● WORK INSTRUCTIONS
Filter the data below and copy out every line that contains the string "province".

****************

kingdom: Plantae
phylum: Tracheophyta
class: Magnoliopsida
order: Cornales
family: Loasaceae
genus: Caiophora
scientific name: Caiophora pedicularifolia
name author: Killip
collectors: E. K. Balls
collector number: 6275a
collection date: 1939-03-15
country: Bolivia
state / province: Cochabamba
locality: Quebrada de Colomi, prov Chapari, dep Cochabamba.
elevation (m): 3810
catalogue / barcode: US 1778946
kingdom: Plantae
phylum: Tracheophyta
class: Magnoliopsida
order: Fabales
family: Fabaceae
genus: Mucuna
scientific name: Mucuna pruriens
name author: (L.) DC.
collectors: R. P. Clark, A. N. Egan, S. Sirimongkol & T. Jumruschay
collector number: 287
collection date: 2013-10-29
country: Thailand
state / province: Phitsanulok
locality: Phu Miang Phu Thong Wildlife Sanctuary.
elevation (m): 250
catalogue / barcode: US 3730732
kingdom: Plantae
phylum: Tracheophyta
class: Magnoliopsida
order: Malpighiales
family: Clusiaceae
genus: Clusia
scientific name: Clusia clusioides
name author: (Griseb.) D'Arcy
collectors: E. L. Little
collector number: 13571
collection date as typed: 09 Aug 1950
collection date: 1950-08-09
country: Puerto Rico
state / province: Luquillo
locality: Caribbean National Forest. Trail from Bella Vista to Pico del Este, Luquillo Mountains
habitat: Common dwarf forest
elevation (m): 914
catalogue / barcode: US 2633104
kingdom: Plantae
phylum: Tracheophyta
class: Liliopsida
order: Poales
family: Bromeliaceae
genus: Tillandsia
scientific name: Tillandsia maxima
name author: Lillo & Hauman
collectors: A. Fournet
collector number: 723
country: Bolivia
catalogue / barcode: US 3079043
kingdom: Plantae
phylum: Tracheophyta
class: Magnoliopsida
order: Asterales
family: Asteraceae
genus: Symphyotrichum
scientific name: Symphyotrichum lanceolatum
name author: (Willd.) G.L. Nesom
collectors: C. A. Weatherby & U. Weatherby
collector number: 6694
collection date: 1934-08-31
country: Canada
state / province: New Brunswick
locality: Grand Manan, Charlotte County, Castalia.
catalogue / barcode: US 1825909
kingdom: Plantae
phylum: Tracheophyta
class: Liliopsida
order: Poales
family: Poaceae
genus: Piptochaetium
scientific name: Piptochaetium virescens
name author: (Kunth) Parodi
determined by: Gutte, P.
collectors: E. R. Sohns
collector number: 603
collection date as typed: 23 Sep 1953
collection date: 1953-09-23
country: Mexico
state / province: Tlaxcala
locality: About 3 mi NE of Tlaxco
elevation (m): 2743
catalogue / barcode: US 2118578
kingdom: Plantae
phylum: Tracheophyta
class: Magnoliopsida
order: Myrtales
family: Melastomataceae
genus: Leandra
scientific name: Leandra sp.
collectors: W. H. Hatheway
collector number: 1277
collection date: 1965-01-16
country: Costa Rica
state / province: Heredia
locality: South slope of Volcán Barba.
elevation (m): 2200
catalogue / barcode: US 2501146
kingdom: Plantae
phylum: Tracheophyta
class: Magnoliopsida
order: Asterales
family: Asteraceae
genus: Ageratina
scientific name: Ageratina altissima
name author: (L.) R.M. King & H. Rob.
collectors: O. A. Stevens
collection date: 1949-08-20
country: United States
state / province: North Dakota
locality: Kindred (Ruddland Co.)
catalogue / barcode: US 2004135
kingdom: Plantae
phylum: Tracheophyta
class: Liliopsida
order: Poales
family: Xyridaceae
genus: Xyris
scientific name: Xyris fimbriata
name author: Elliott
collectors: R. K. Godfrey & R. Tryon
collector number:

****************

● FULL ANSWER
state / province: Cochabamba
state / province: Phitsanulok
state / province: Luquillo
state / province: New Brunswick
state / province: Tlaxcala
state / province: Heredia
state / province: North Dakota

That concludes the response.